A fatal road traffic accident involving an at-work driver should act as a salient reminder to fleets to ‘get their house in order’.
That’s the message from Mansfield-based Fleet Risk Consultants (FRC), which recently came to the aid of a company facing a potential charge of Corporate Manslaughter.
The driver had been involved in an incident where another person was killed and was eventually successfully prosecuted for causing death by careless driving.
However, while the police were building their case against the individual, his employer also became the subject of the investigation.
Nigel Grainger, FRC principal consultant, said: “The police were quick to not only investigate the driver, but to also look at what part the company may have played.”

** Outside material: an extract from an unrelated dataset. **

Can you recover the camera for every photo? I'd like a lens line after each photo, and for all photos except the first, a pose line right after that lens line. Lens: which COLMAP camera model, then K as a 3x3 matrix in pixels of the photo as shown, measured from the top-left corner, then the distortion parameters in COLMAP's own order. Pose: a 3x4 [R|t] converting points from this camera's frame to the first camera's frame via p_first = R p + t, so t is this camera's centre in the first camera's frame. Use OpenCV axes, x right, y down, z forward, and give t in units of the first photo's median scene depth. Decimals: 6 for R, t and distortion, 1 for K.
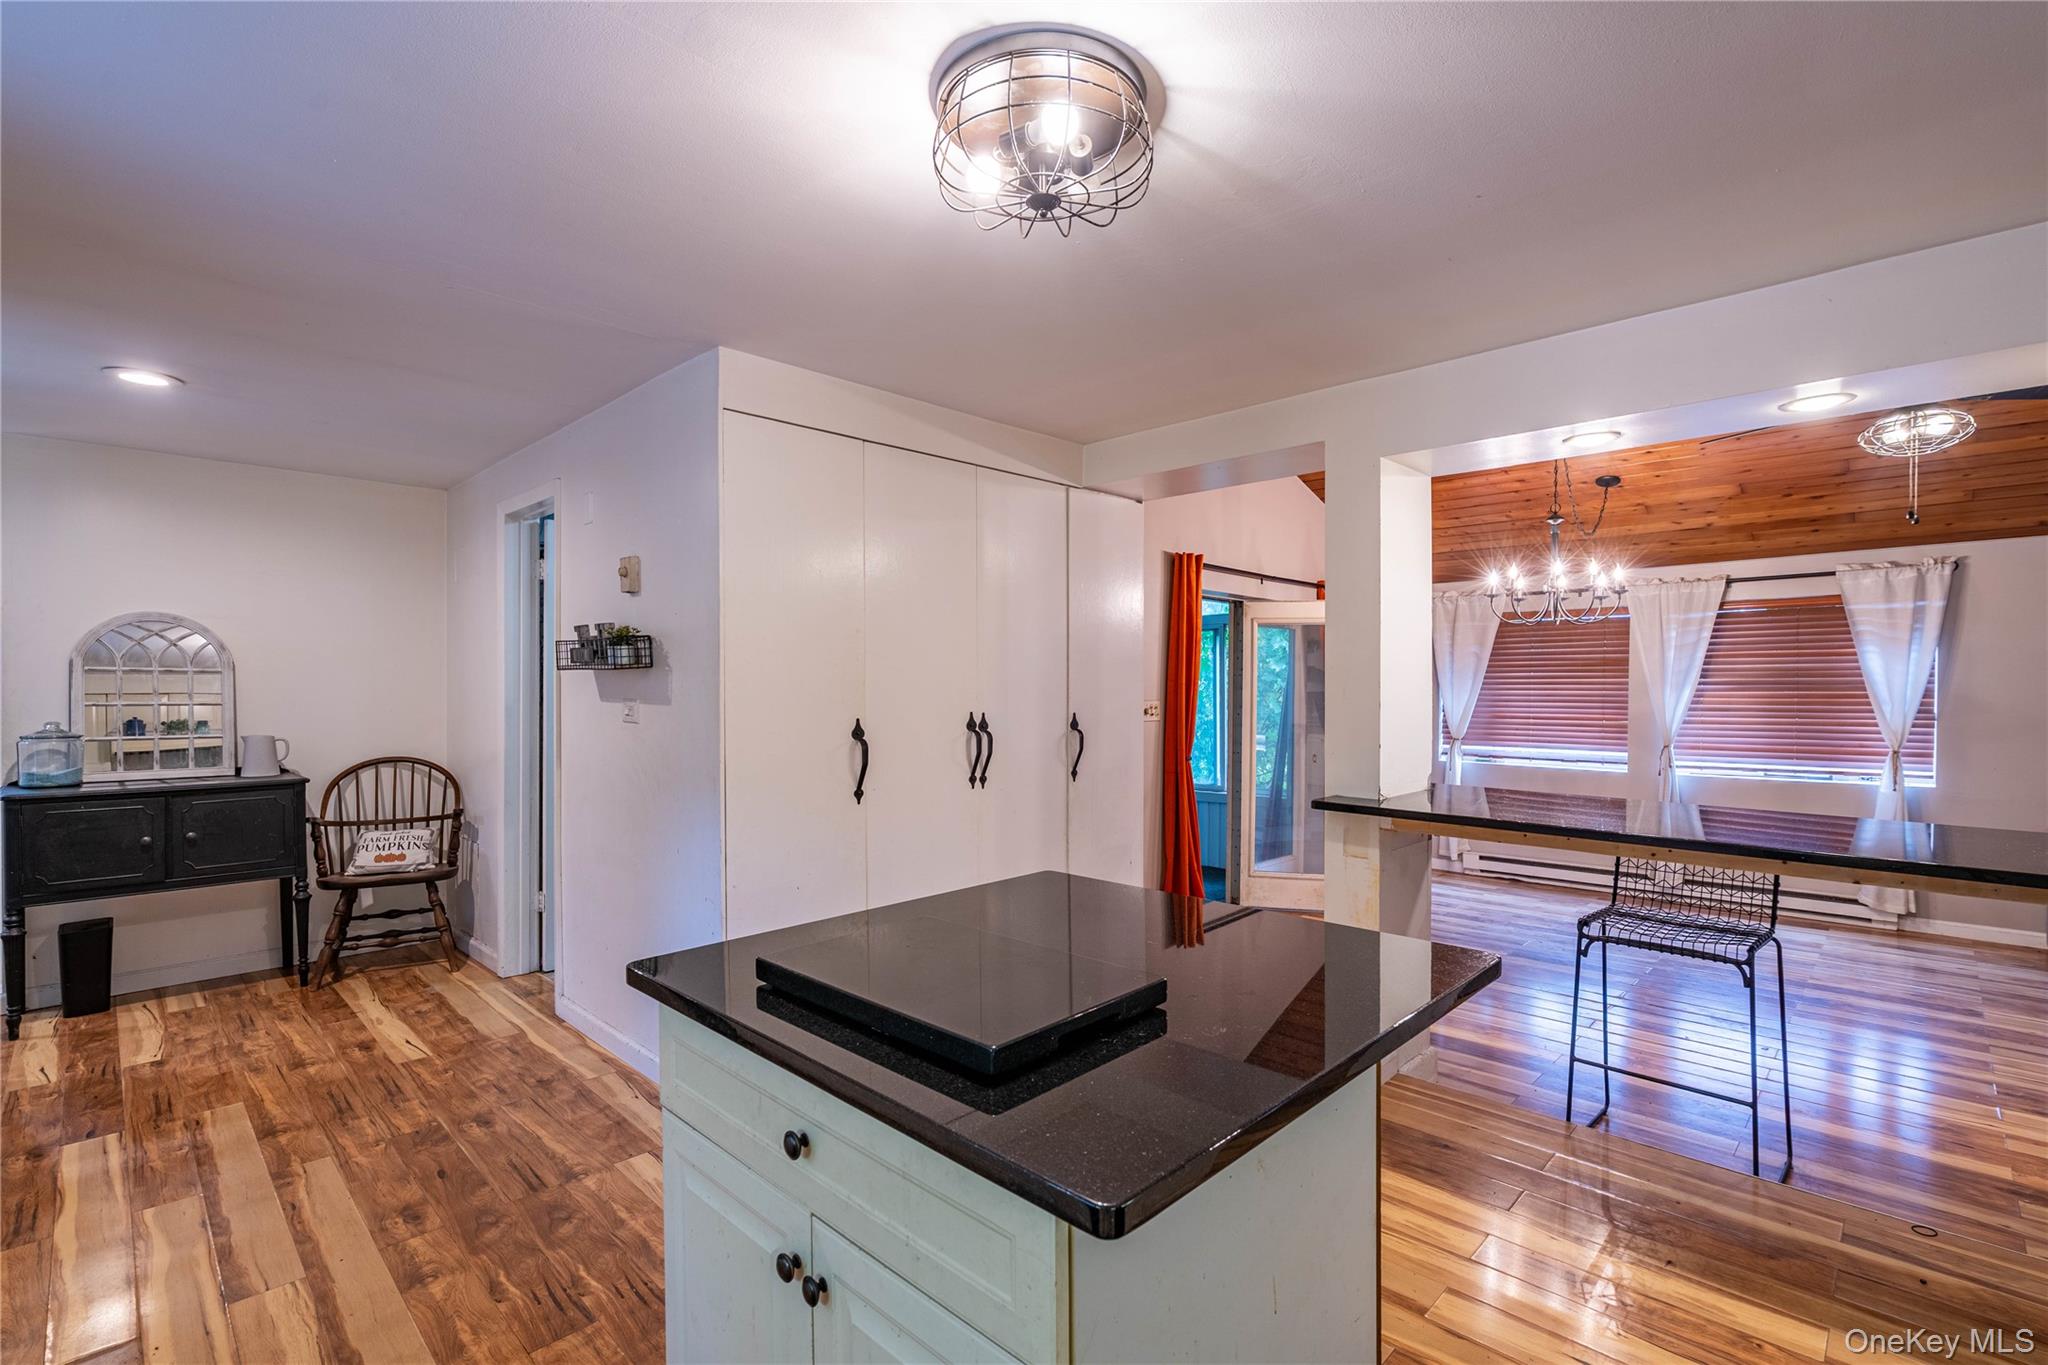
lens RADIAL K [[926.5, 0, 1018.3], [0, 926.5, 674.9], [0, 0, 1]] dist [-0.008477, 0.005166]
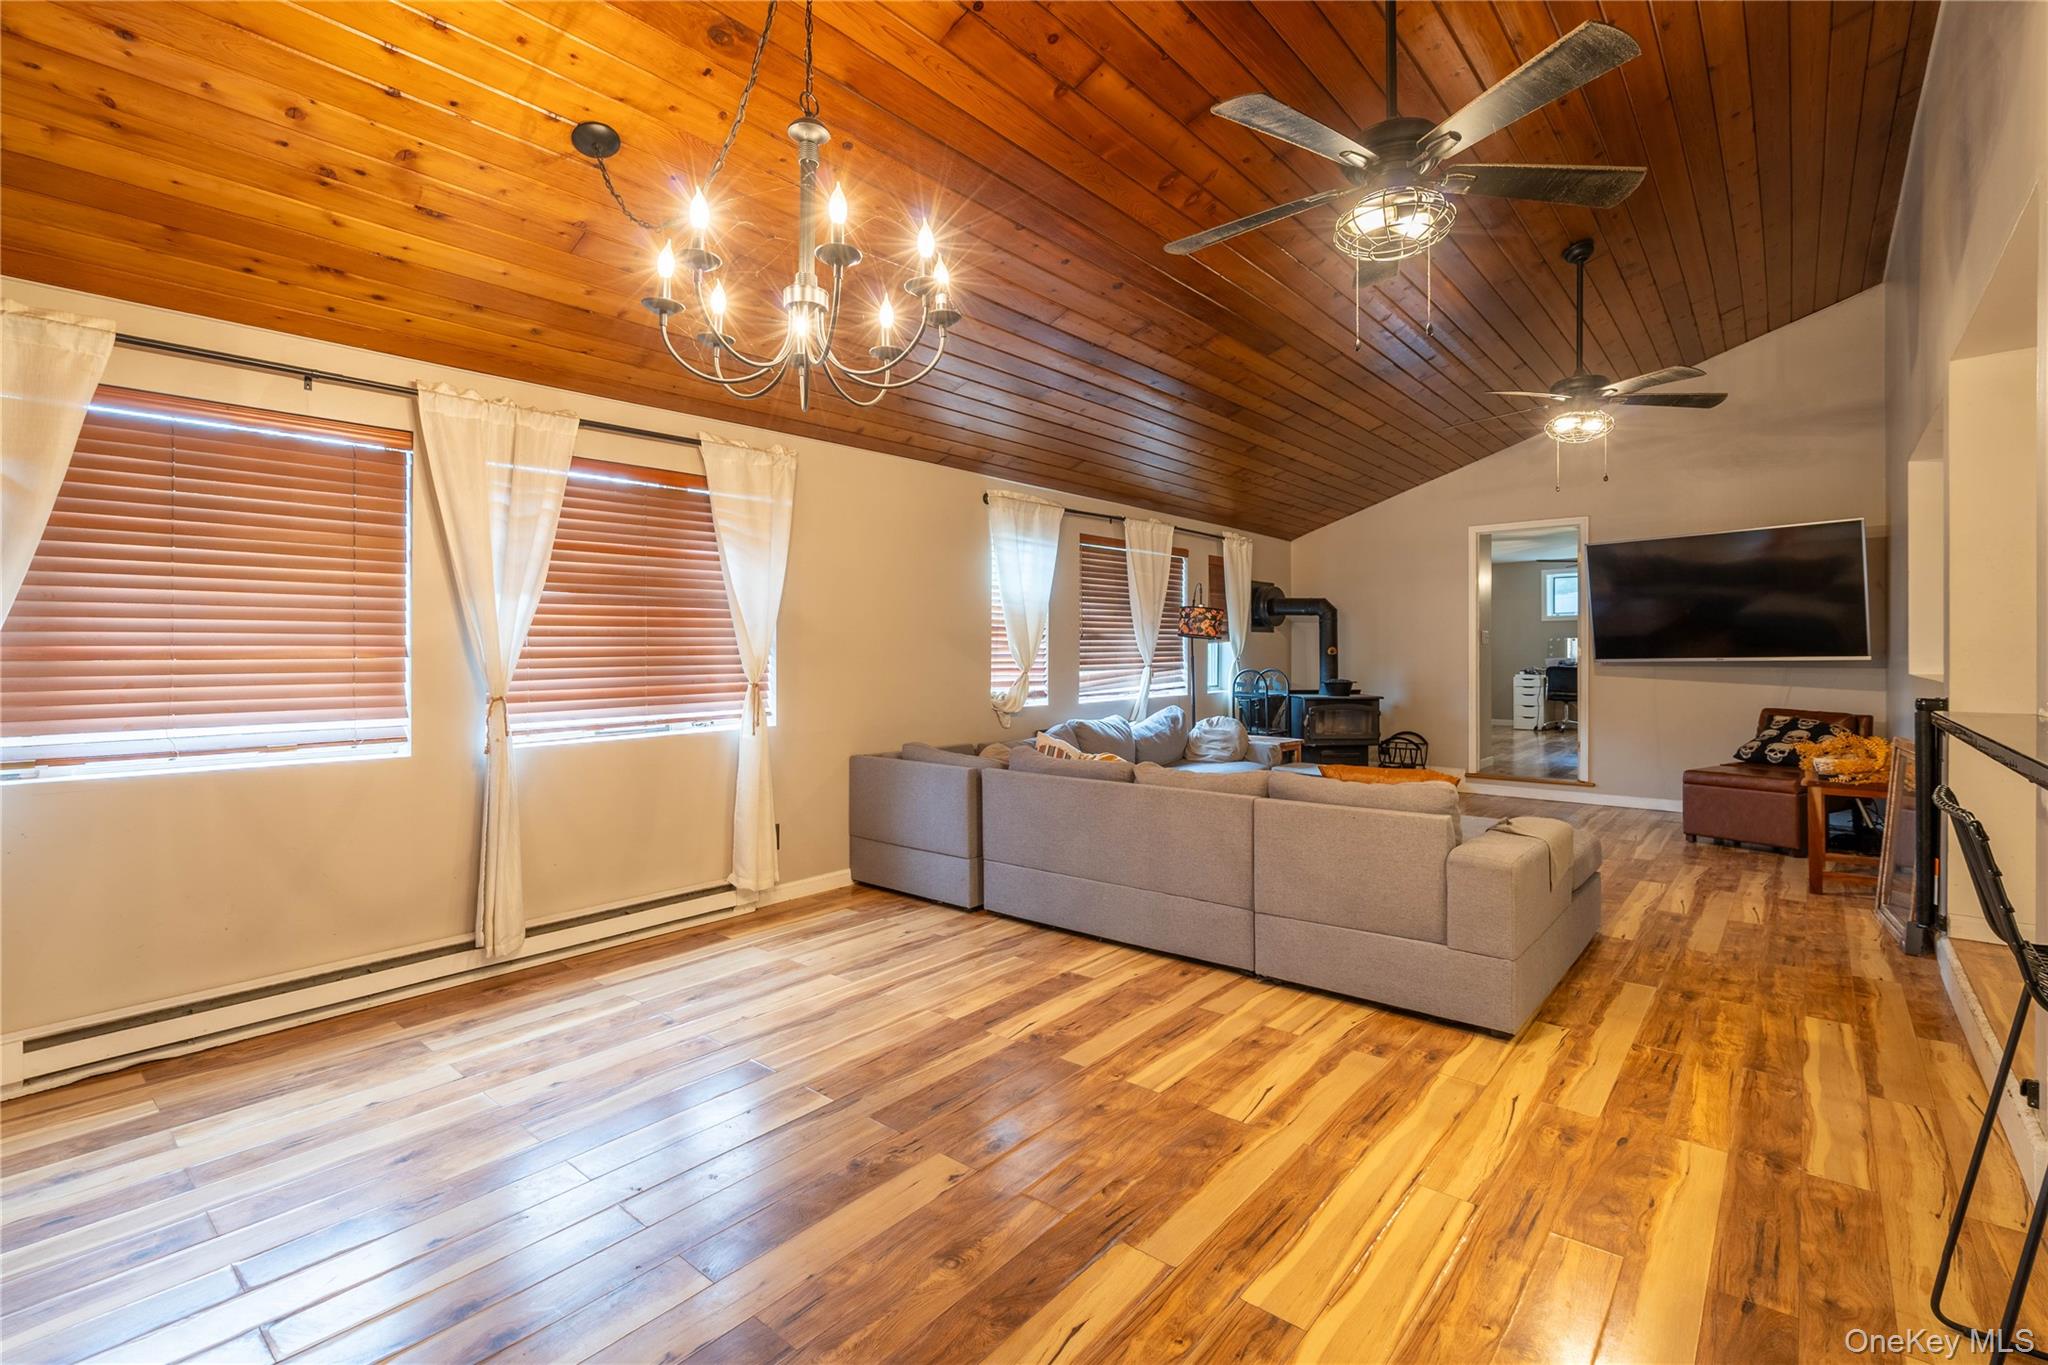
lens RADIAL K [[926.5, 0, 1018.3], [0, 926.5, 674.9], [0, 0, 1]] dist [-0.008477, 0.005166]
pose [[-0.054058, -0.025005, 0.998225, 0.144254], [-0.006385, 0.999675, 0.024695, 0.051431], [-0.998517, -0.005039, -0.054200, 0.785442]]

If convicted of a corporate manslaughter offence, the company faces the prospect of an unlimited fine, while further penalties could be imposed under health and safety legislation.
The only corporate manslaughter case in the country to date involves Cotswold Geotechnical Holdings, which has been adjourned until 24 January 2011.
However, Grainger says the experience of his client proves the police will try and pursue a corporate manslaughter charge.
He said: “Luckily, we were able to show the police that the company had a robust road risk policy which we had written for them.”
All drivers are provided with a copy and have to sign for it and licences are checked every six months.
“We were also able to show that disciplinary action had also been brought against individuals for their driving which showed how serious the company took road risk,” added Grainger.
“As soon as the police were shown our policies and procedures they stopped pursuing the company.”
Despite this near miss, experts believe corporate manslaughter cases will be rare. Prosecutors are much more like to opt for the Health and Safety at Work Act because there is greater likelihood of success.
Andrew Sanderson, associate at Hammonds LLP, said: “It’s difficult to show there was a collective failure rather than an individual failure – there’s a lack of will to prosecute under corporate manslaughter.”
Grey drivers remain an organisation’s greatest risk because internal processes controlling their activities are less robust than those for the company vehicle fleet.
And around 20% of grey fleet drivers are thought to have no business insurance.
Scott Ingham, director at Matrix Global Services, speaking at a Hammonds roundtable chaired by Fleet News, said: “One company was recently fined £9 million when a grey fleet driver who was not insured for business caused a death. For a lot of companies, the cost could be a business-ending event.”